[SOURCE DOCUMENT]:
— BEGIN —
The film is fully focused on the story of the journalists – it doesn’t get bogged down by sentimentalism and allows the horror of the situation they are discovering to speak for itself. This only makes the it more dramatic; the fact that we don’t see any of the characters lives outside of their work (apart from the small areas where the two cross over) is also refreshing and allows the focus to remain where it should be.

All of the performances by the cast are entirely naturalistic and believable (if not spectacular) as they act and speak the way real people would in their situations. This again adds to the drama of the film and also helps to make the story relatable in the sense that the molestation could happen to anyone. Ruffalo being the standout performer.

For all its good points however the film falls down on the fact that it’s story is too thin. Looking back on the film you can see that the “investigative” journalism the characters performed was simply looking through some books in the basement and getting hold of some legal documents. Apart from that the film is essentially just interviews with victims of the crimes and characters reacting. Yes it does handle what is a sensitive subject with delicacy and remains to true to what actually happens but their just isn’t enough content to carry the film for its two hour length.

Spotlight is a good film which ticks all the Academy’s boxes but offers little to a general audience. In five years Spotlight will have been forgotten by the mass population and is a film that only those interested in best picture winners will watch. And if it fails to win Best Picture then it will in all likelihood be forgotten completely.
— END —
[PROMPT 1]: Could you copy out, line for line and unchanged, the stretch of the entries below from the line containing "order: Agaricales" through the line containing "common name: sodfarvet skærmhat"?

[INFORMATION SHOWN]:
— BEGIN —
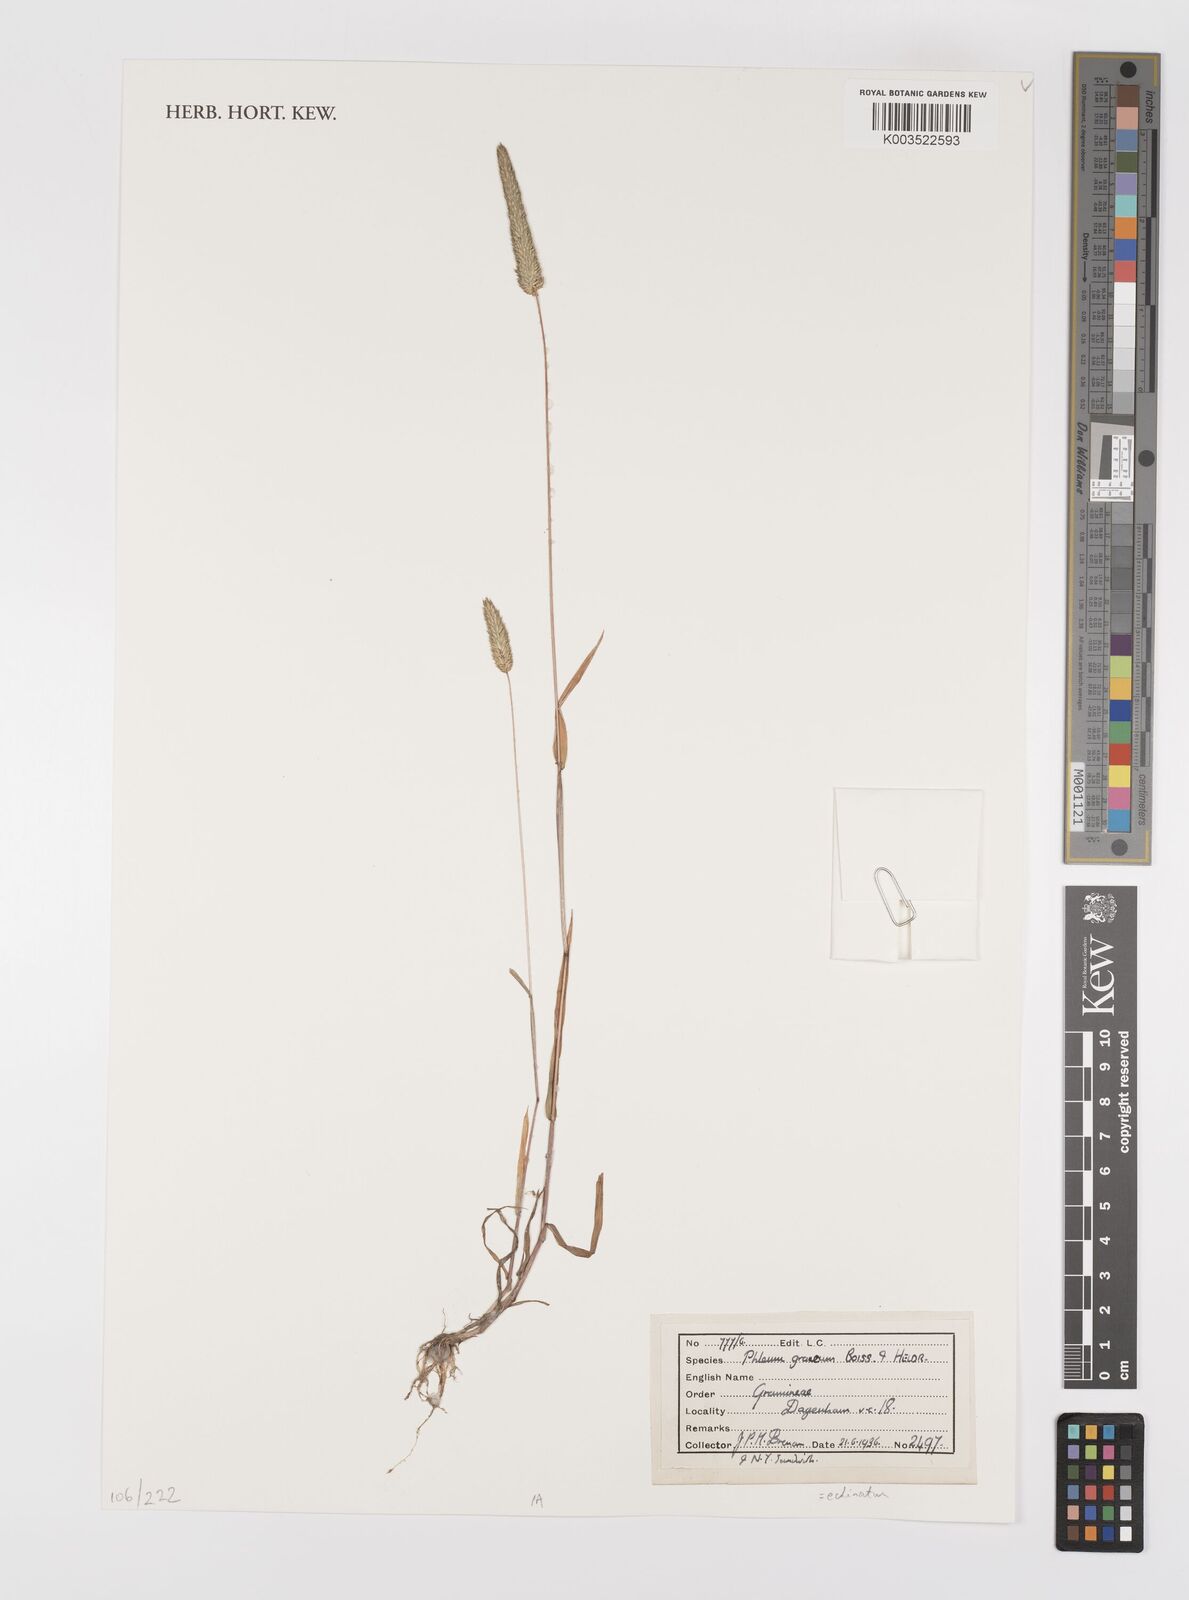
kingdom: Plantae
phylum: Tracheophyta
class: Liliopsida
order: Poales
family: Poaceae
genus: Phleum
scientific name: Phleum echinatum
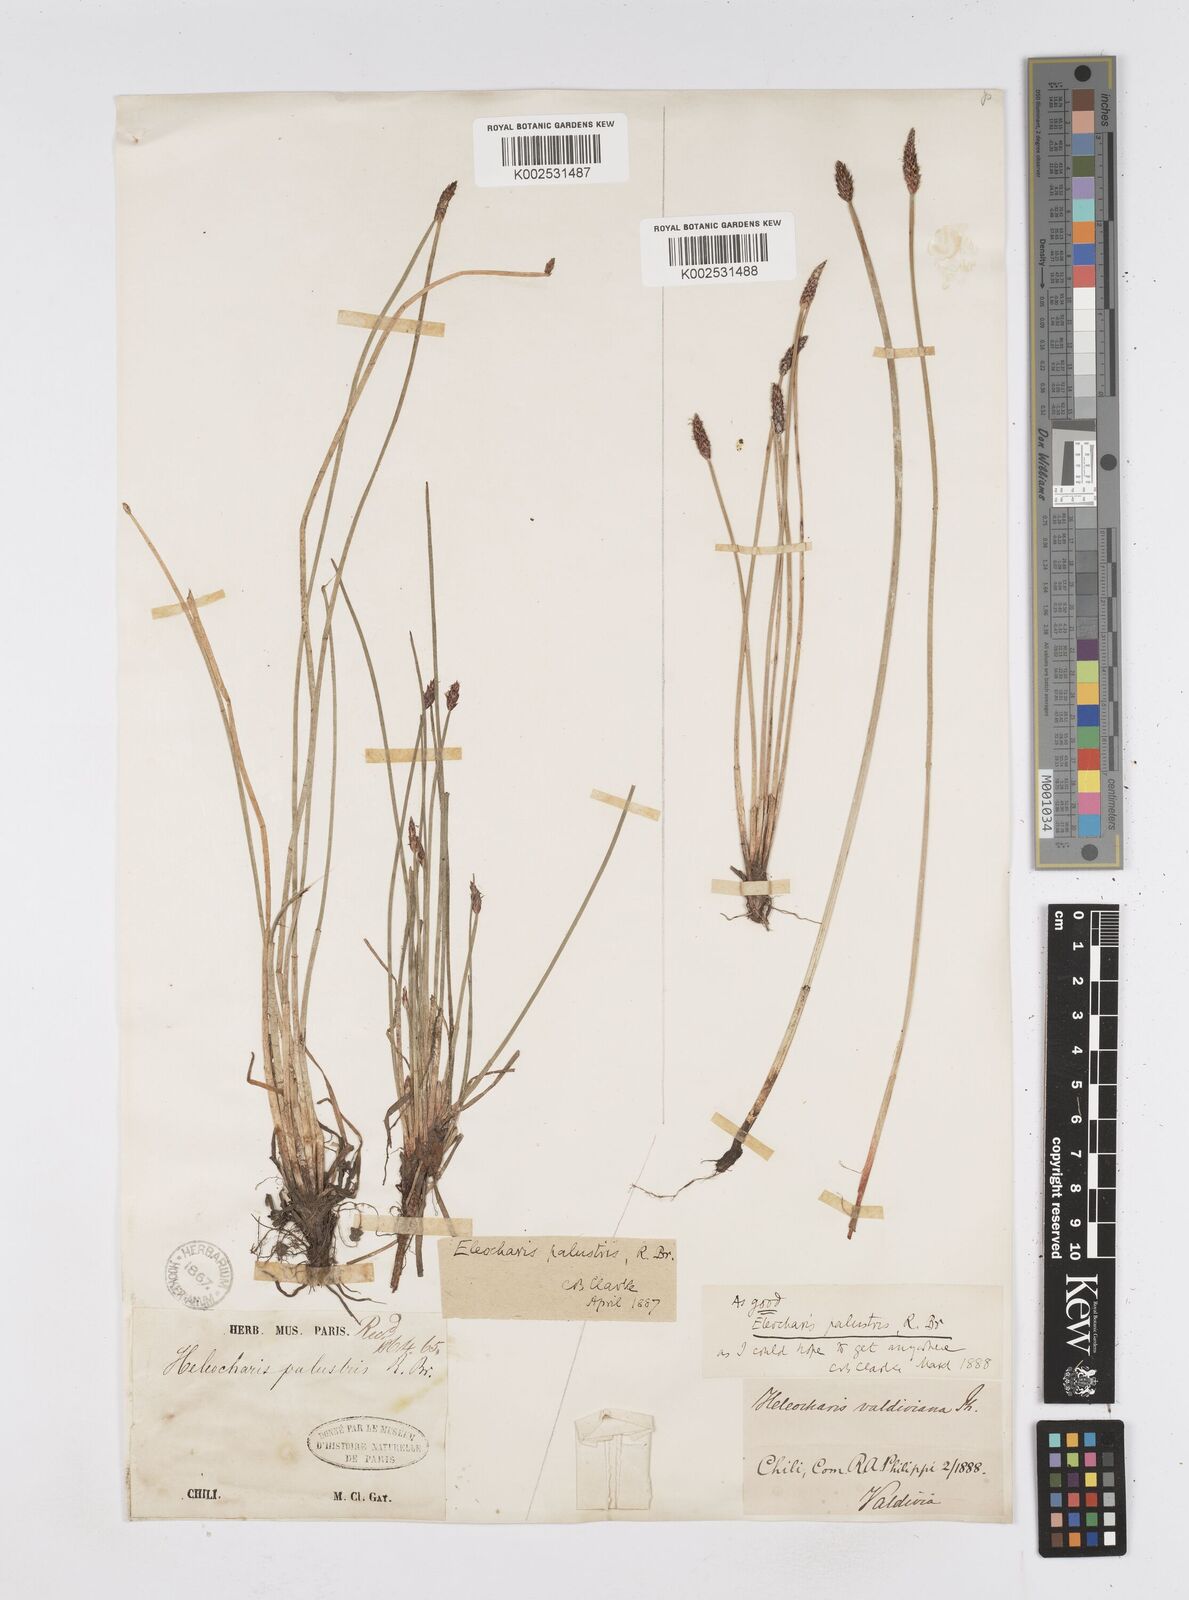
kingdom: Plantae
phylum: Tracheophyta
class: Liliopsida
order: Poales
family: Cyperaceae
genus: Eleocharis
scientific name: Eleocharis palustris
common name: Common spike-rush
— END —
— BEGIN —
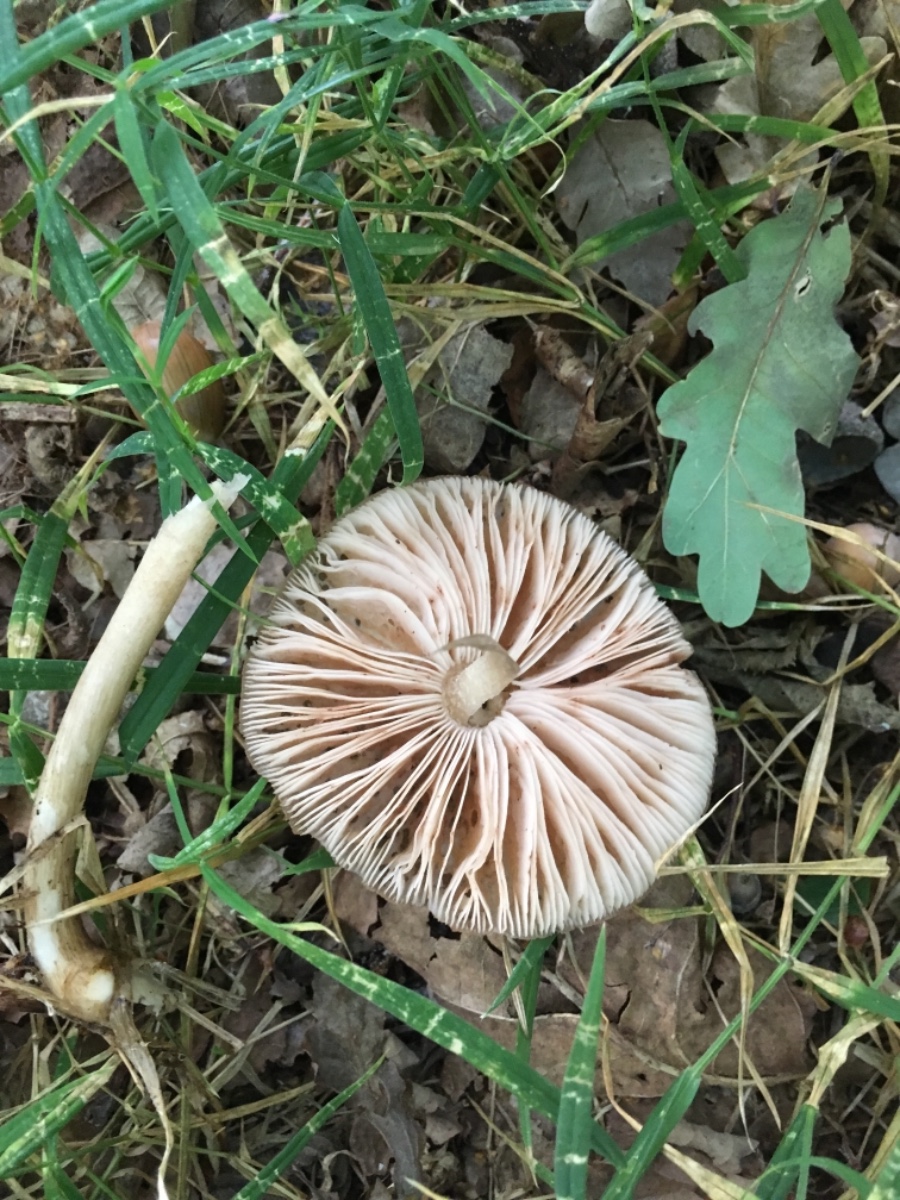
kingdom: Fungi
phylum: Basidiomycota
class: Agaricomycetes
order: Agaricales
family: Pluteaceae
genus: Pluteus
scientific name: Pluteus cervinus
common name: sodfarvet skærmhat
— END —
[PROMPT 2]: Can you condense the paragraph of the Spotlight review above that begins "For all its good points" while keeping its main facts?

[RESULT 1]:
order: Agaricales
family: Pluteaceae
genus: Pluteus
scientific name: Pluteus cervinus
common name: sodfarvet skærmhat

[RESULT 2]: The film's main weakness is a story that is too thin. The "investigative" journalism amounts to looking through books in a basement and getting hold of legal documents. Beyond that, the film is mostly interviews with victims and characters reacting. It handles a sensitive subject delicately and stays true to what actually happened, but it lacks enough content to carry its two-hour length.